(Stored entries)
◆ ◆ ◆ ◆

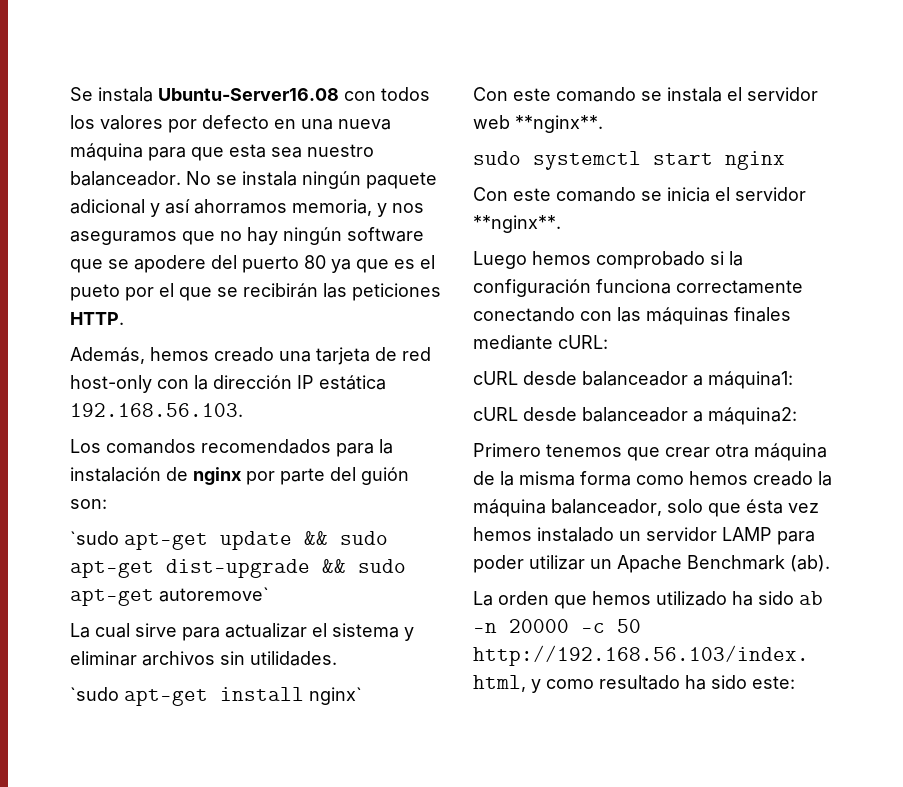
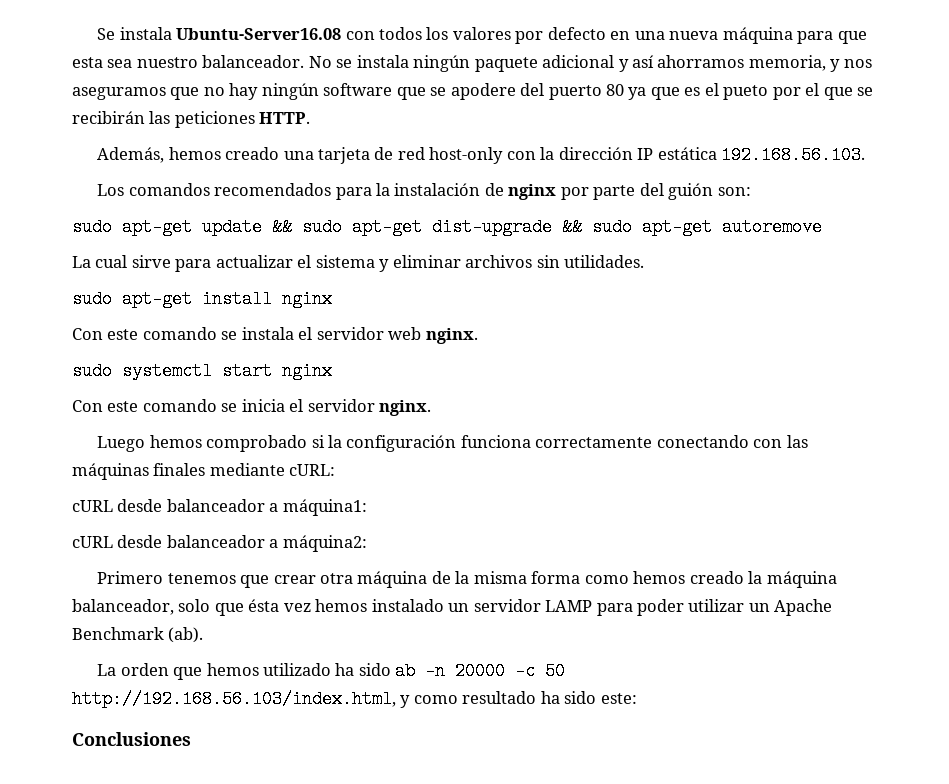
[70,531,119,545] `sudo -> [72,218,112,236] sudo
[159,587,269,602] autoremove` -> [722,218,822,236] autoremove
[70,687,119,701] `sudo -> [72,290,112,308] sudo
[309,687,362,705] nginx` -> [282,290,332,308] nginx
[515,115,603,133] **nginx**. -> [425,328,478,344] nginx.
[473,215,561,233] **nginx**. -> [379,400,432,416] nginx.
(795, 682) none -> [72,732,191,746] // Conclusiones

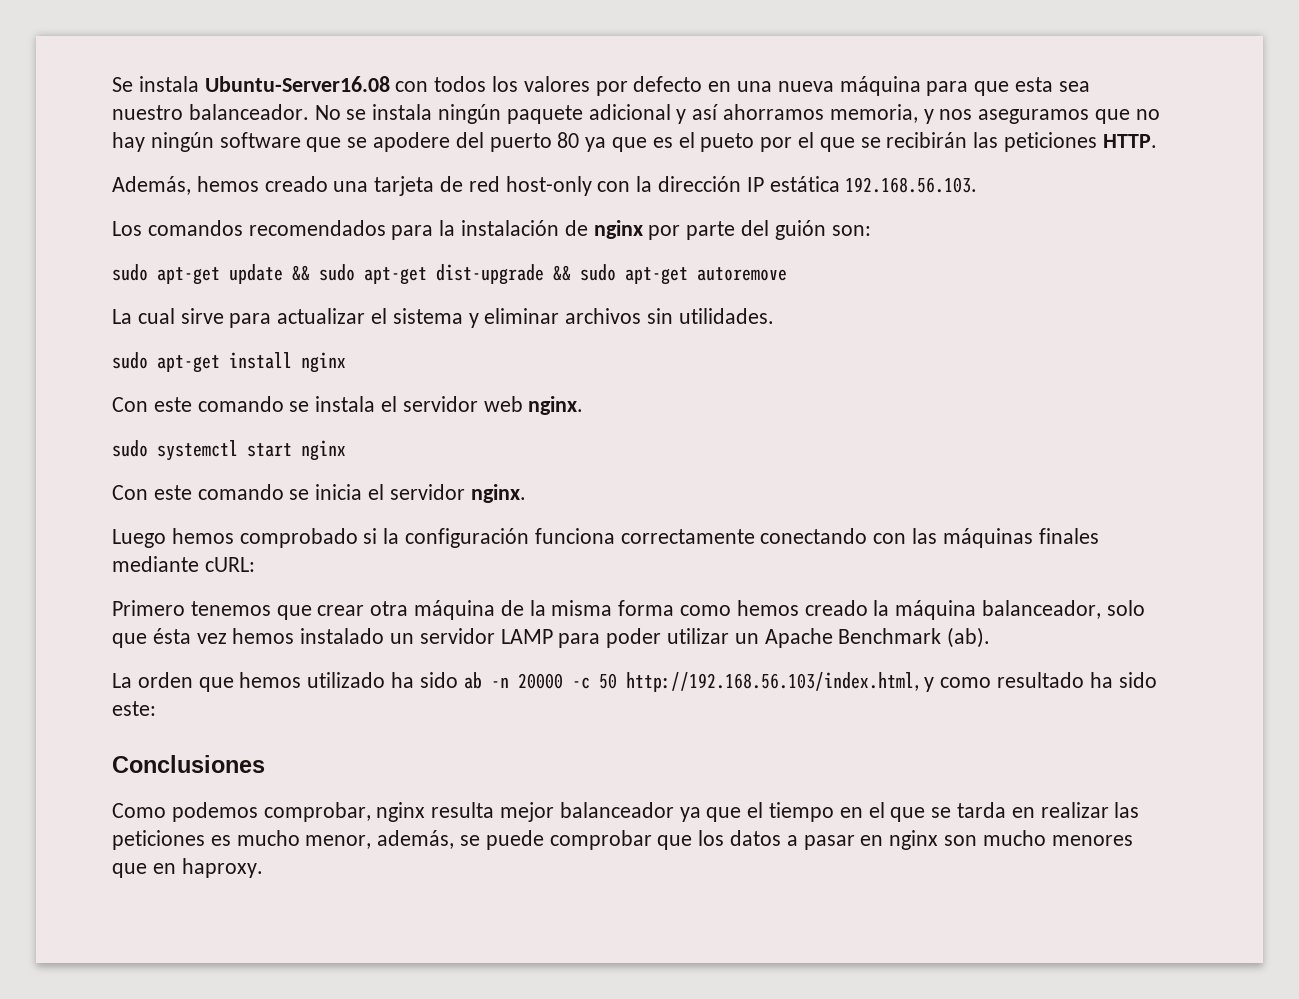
[72,499,367,516] [72,535,367,552] // cURL desde balanceador a máquina1: // cURL desde balanceador a máquina2: -> (255, 564) none
(191, 739) none -> [112,802,1140,822] [112,830,1133,850] [112,858,263,878] // Como podemos comprobar, nginx resulta mejor balanceador ya que el tiempo en el que se tarda en realizar las peticiones es mucho menor, además, se puede comprobar que los datos a pasar en nginx son mucho menores que en haproxy.

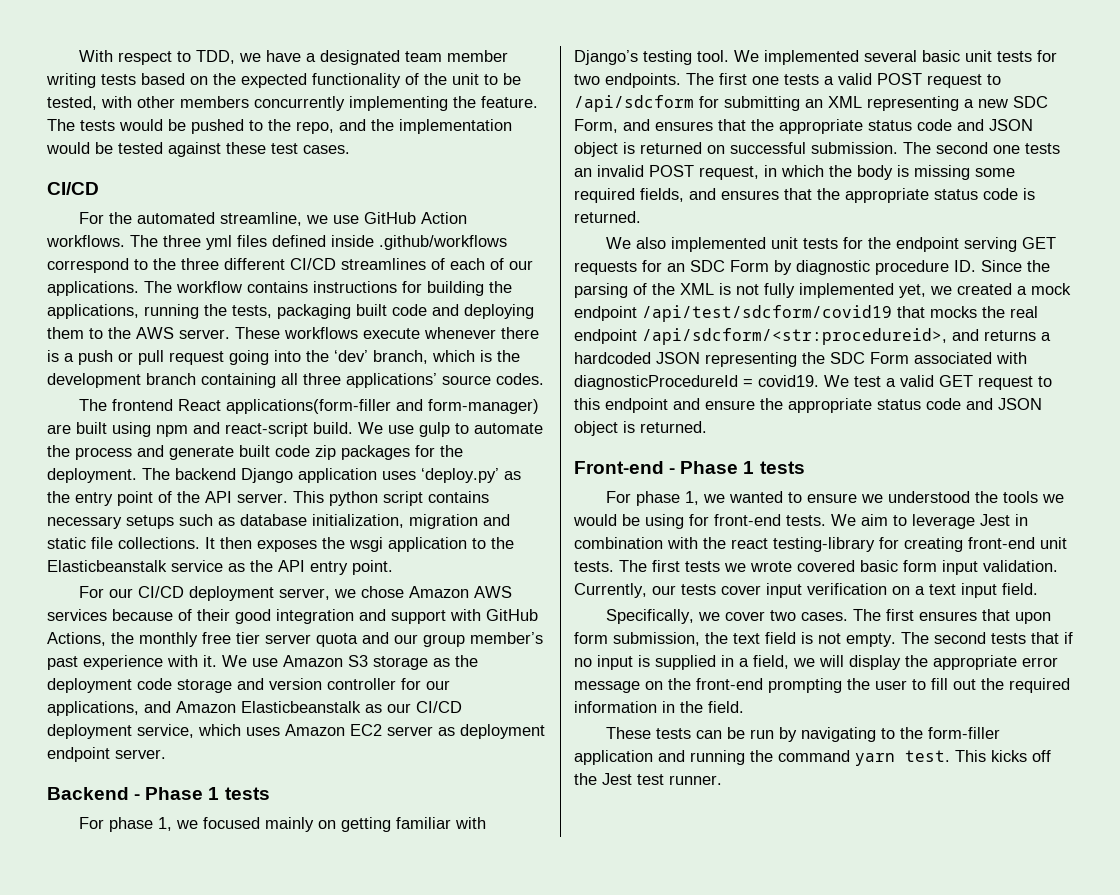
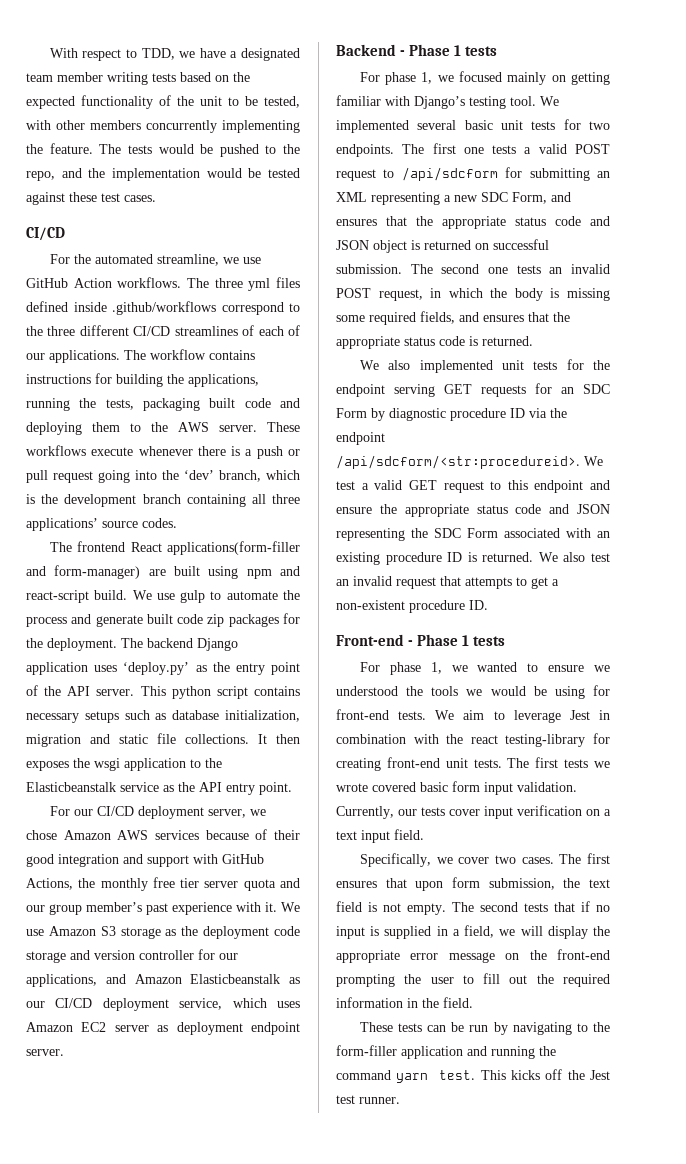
[954,260,1050,272] [574,283,1071,298] [574,305,1038,322] [574,328,1051,345] [574,352,1027,367] [574,375,819,390] ID. Since the parsing of the XML is not fully implemented yet, we created a mock endpoint /api/test/sdcform/covid19 that mocks the real endpoint /api/sdcform/<str:procedureid>, and returns a hardcoded JSON representing the SDC Form associated with diagnosticProcedureId = covid19. -> [510,408,567,418] [336,432,385,445] [336,455,580,469] ID via the endpoint /api/sdcform/<str:procedureid>.
[574,421,707,436] object is returned. -> [336,528,610,541] [336,552,610,565] [336,576,559,589] [336,600,488,613] representing the SDC Form associated with an existing procedure ID is returned. We also test an invalid request that attempts to get a non-existent procedure ID.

◆ ◆ ◆ ◆

__ASSIGNMENT__:
In the entries above, please find the line with "-> [722,218,822,236] autoremove" and the line with "(795, 682) none", then write out exactly those two lines and every line between them, and nothing more.

__YOUR SOLUTION__:
[159,587,269,602] autoremove` -> [722,218,822,236] autoremove
[70,687,119,701] `sudo -> [72,290,112,308] sudo
[309,687,362,705] nginx` -> [282,290,332,308] nginx
[515,115,603,133] **nginx**. -> [425,328,478,344] nginx.
[473,215,561,233] **nginx**. -> [379,400,432,416] nginx.
(795, 682) none -> [72,732,191,746] // Conclusiones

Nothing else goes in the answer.